O governo libanês teme que o castelo de Beaufort tenha sofrido danos devido às explosões israelenses

A destruição dos túneis do Hezbollah provocou um terremoto artificial de magnitude 3,8 no sul do país

Archivo - Arquivo – 31 de maio de 2026, Arnoun, Líbano: A bandeira de Israel hasteia ao lado da bandeira da Brigada Golani sobre o Castelo de Beaufort (Belfort), da época das Cruzadas, conhecido localmente como Qalaat al-Chakif, em uma vila no sul do Líba
Europa Press/Contacto/Marwan Naamani - Arquivo

MADRID, 31 jul. (EUROPA PRESS) -

O governo libanês teme que o castelo de Beaufort, patrimônio da UNESCO que Israel utiliza no sul do Líbano, possa ter sofrido danos devido às detonações que o Exército israelense realizou na noite passada para destruir, segundo os militares, túneis subterrâneos utilizados pelas milícias do Hezbollah.

O centro de geofísica do Conselho Nacional de Pesquisa Científica (CNRS) libanês confirmou que as detonações das 700 toneladas de explosivos utilizadas por Israel causaram “ondas sísmicas cuja potência pode ser comparada a um tremor de magnitude 3,8 na escala de Richter”.

A agência oficial de notícias libanesa, NNA, informou que uma área de 1.200 metros, que se estende do extremo sul do castelo até Yohmor el Chqif, “ficou completamente desfigurada”.

O Ministério da Cultura está convencido de que “as ondas de choque causadas pelas explosões podem ter provocado danos nas imediações do castelo”, mas essa afirmação é impossível de verificar.

“A magnitude desses danos só poderá ser determinada por meio de uma inspeção direta no local”, mas “a área está ocupada, o que impede a presença de equipes técnicas especializadas e a realização da inspeção necessária”.

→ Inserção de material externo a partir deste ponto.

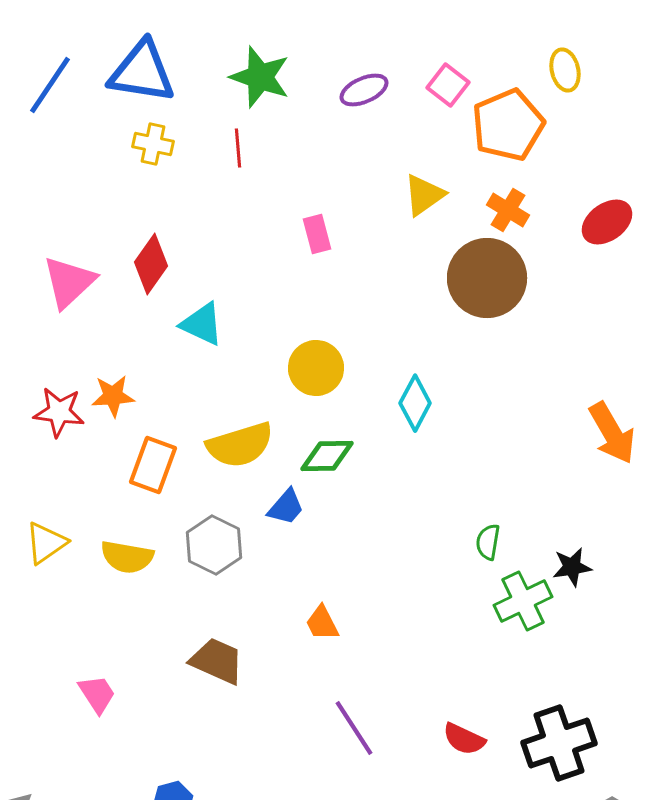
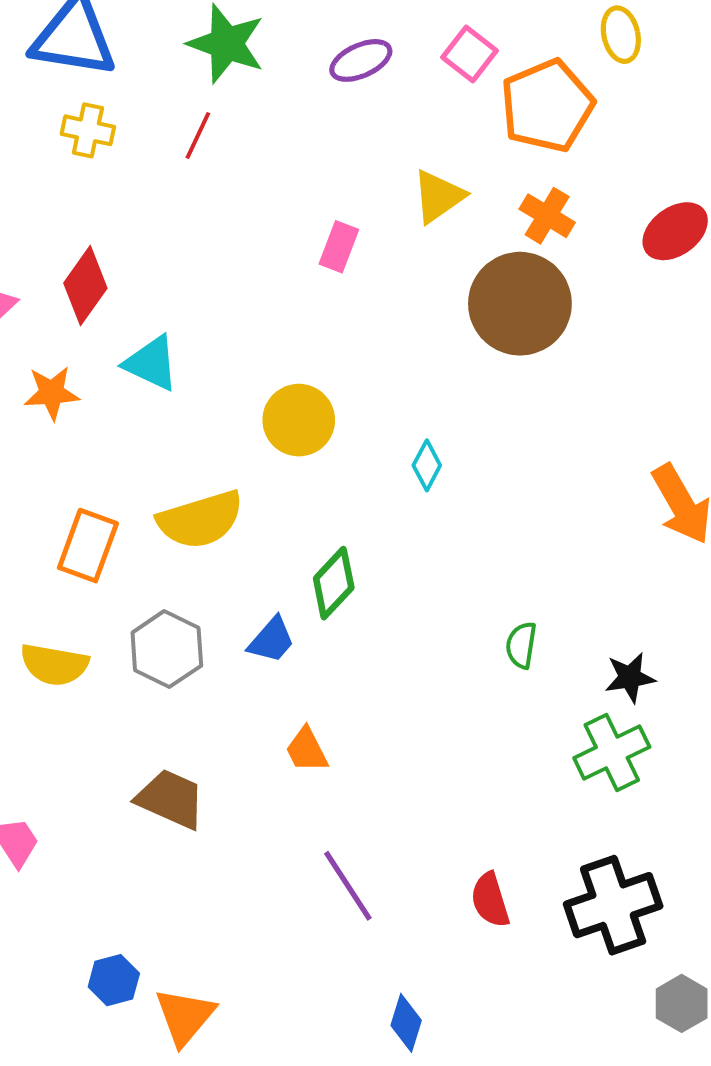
red line: (238, 148) -> (198, 136), turned 30
pink rectangle: (317, 234) -> (339, 247), moved, turned 36
orange star: (113, 396) -> (52, 393), moved
cyan diamond: (415, 403) -> (427, 465), size x0.7
green diamond: (327, 456) -> (334, 583), moved, turned -46
blue trapezoid: (286, 507) -> (272, 640), moved
green cross: (523, 601) -> (612, 753), moved
red semicircle: (464, 739) -> (490, 900), turned 48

A UNESCO declarou o local como sítio protegido em 2024, juntamente com os outros quatro castelos do Monte Amel. O castelo, localizado às margens do rio Litani e conhecido como Qalat al Shaqif, foi um dos epicentros da Guerra do Líbano de 1982, palco de combates entre o Exército de Israel e a Organização para a Libertação da Palestina.

Os combates terminaram com a vitória do Exército israelense e sua instalação em uma posição que não abandonaria até o ano 2000, apenas para acabar retornando em 31 de maio deste ano, na consolidação da invasão do sul do Líbano que começou em março.